Rapat kebijakan bank sentral Eropa yang akan dihelat pada hari Kamis 4 September mendatang akan menjadi salah satu event ekonomi yang paling ditunggu. Pasalnya, pemulihan Zona Euro tengah tersendat. Angka inflasi Zona Euro terus melorot pasca kebijakan pemotongan suku bunga ECB Juni lalu.
Dihantui Kegagalan
Inflasi dalam 9.6 Triliun perekonomian Euro, jeblok ke level rendah lima tahun, yakni 0.3 persen pada bulan Agustus ini. Kian hari, upaya bank sentral dalam menghindari deflasi ala Jepang, kian dekat dengan kegagalan.
Meningkatnya risiko geopolitik akibat makin intensifnya konflik di Ukraina, memaksa Eropa untuk menjatuhkan sanksi terhadap partner bisnis terbesar ketiganya, Rusia. Tak ayal, keputusan ini pun menjadi bumerang bagi pemulihan ekonomi Zona Eropa yang pada dasarnya memang masih tertatih-tatih.
Frederick Ducrozet, seorang ekonom dari Credit Agricole mengatakan pada Reuters, "ECB kembali mendapat tekanan untuk mengambil tindakan yang lebih (efektif). Tak hanya karena lemahnya data inflasi, namun juga akibat isi pidato Draghi di Jackson Hole kemarin."
Retorika Mario Draghi
Diketahui, dalam pidatonya, Draghi merayu pemerintah negara-negara Zona Euro agar bahu-membahu meringankan beban ECB dengan cara melakukan reformasi ekonomi secara struktural.
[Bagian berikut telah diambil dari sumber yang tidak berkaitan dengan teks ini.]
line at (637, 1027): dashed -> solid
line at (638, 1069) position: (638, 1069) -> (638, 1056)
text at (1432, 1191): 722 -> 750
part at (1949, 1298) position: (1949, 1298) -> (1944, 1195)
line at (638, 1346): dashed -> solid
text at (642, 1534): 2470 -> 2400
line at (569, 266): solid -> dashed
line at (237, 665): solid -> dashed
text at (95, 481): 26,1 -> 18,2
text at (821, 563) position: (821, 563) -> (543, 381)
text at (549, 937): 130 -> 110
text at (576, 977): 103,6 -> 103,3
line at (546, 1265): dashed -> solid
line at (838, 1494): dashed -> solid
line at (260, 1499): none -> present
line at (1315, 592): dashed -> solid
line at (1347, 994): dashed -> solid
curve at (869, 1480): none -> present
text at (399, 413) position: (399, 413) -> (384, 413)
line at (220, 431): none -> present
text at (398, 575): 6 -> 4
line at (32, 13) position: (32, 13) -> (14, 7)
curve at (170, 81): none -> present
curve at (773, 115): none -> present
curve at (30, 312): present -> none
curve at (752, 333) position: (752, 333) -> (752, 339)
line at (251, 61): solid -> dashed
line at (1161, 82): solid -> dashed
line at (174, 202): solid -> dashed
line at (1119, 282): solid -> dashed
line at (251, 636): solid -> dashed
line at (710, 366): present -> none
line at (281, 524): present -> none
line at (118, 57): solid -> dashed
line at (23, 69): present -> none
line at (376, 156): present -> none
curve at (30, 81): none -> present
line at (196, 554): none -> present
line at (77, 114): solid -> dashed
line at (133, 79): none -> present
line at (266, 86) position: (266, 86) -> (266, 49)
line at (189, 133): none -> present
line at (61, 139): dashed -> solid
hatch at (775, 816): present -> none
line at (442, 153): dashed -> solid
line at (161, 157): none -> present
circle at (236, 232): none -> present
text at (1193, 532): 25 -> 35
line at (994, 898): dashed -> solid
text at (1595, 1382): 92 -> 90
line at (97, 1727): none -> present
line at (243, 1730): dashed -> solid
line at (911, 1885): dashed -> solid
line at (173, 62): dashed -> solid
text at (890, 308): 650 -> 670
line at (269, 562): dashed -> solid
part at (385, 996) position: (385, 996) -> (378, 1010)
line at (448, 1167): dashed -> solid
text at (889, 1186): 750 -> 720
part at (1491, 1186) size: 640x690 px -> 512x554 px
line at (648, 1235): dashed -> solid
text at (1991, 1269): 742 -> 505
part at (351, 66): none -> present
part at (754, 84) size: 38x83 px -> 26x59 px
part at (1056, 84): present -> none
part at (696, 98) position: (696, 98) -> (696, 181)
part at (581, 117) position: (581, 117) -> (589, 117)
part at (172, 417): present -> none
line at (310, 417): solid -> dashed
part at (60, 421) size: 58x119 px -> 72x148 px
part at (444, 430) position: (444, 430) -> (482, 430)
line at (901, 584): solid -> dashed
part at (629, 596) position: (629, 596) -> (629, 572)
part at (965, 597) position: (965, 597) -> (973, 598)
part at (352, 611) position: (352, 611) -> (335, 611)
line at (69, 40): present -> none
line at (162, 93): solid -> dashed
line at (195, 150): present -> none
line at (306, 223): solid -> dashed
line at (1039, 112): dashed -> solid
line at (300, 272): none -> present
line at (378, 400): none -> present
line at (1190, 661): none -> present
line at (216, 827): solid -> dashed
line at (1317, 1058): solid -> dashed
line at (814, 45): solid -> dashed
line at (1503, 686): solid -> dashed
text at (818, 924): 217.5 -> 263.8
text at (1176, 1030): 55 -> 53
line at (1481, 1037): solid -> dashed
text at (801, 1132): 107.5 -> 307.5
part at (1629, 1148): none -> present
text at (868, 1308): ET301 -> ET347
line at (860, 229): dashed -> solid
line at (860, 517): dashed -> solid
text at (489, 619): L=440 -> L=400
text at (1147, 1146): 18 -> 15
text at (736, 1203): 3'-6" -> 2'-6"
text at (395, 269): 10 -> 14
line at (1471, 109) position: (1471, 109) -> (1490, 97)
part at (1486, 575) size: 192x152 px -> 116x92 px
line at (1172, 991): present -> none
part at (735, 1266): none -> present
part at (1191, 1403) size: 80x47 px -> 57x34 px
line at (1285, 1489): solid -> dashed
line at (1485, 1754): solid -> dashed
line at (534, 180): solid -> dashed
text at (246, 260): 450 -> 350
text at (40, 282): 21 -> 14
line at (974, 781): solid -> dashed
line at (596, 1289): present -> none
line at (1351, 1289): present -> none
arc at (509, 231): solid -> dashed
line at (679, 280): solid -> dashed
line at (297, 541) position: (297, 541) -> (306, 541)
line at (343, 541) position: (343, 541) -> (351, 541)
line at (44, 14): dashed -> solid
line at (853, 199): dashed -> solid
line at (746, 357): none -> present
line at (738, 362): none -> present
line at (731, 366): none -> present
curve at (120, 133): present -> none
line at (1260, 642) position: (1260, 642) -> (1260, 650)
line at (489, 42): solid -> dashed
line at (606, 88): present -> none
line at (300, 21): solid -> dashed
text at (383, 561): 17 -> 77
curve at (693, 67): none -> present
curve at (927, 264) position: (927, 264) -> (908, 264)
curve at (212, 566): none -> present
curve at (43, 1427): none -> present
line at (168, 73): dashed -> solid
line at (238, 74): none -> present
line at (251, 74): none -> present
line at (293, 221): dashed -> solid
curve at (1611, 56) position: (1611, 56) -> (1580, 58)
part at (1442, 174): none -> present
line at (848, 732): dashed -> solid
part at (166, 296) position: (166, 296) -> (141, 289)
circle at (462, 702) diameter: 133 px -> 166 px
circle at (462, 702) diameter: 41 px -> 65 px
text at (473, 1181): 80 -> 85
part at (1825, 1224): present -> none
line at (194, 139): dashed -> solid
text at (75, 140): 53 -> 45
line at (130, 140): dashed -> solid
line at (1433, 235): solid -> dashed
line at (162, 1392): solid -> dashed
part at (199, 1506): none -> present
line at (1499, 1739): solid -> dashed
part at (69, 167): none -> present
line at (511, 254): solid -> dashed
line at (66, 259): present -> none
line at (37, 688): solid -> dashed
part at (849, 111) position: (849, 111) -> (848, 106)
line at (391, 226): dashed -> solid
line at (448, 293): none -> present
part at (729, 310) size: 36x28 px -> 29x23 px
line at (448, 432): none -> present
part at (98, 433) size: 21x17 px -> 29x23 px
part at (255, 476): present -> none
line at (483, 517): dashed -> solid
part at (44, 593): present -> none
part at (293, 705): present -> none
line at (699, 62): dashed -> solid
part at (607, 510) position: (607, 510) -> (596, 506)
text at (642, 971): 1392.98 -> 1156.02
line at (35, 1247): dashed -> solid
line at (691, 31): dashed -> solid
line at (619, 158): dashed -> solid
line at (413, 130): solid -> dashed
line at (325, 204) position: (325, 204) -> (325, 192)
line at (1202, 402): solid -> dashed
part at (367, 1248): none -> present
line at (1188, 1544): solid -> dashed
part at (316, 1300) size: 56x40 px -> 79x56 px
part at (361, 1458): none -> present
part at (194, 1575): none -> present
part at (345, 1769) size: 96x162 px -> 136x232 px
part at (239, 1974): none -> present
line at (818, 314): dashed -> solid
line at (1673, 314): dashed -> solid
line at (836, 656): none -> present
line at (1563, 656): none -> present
Akan tetapi, para analis ekonomi meramalkan bahwa ECB belum akan mengambil tindakan apapun dalam rapatnya pada bulan ini. Salah satunya adalah Marco Valli, Kepala Ekonom Area Euro di UniCredit Millan. Kepada Bloomberg, pria tersebut menuturkan bahwa bulan ini ECB kemungkinan masih akan menganggap bahwa tambahan stimulus akan terlalu prematur.
Menurutnya, Draghi terlihat lebih suka menebar retorika yang menunjukkan bahwa dirinya sangat memperhatikan ekspektasi inflasi. Penanggulangan masalah inflasi dengan menambah pelonggaran kuantitatif seolah sudah tak terbendung. Namun tetap saja, Draghi menekankan bahwa pelonggaran hanyalah langkah pamungkas.
Jerman Menolak Tambahan Stimulus
Problema yang dihadapi oleh ECB ini bukanlah masalah yang baru di dunia ekonomi. Bank sentral AS, Jepang, dan Inggris juga pernah mengalami masalah serupa. Bukannya belajar dari pengalaman tetangga, ECB justru terlihat enggan mencontoh solusi yang pernah diambil oleh salah satu bank sentral tersebut. Analis Reuters memperkirakan, hal itu disebabkan oleh penolakan keras dari bank sentral Jerman, yang merasa akan menjadi negara yang paling terbebani jika kebijakan tersebut dilancarkan. Selain itu, ada pula pertimbangan bahwa pembelian utang negara secara multinasional seperti itu, akan sulit diimplementasikan.
Dengan demikian, survei Bloomberg menyebutkan bahwa 50 dari 55 suara memprediksi bahwa ECB akan tetap mempertahankan suku bunga di rekor rendah 0.15 persen saat ini. Sementara lima lainnya memperkirakan jika ECB akan kembali memotong suku bunganya sebanyak 0.05 basis poin dari tingkat saat ini.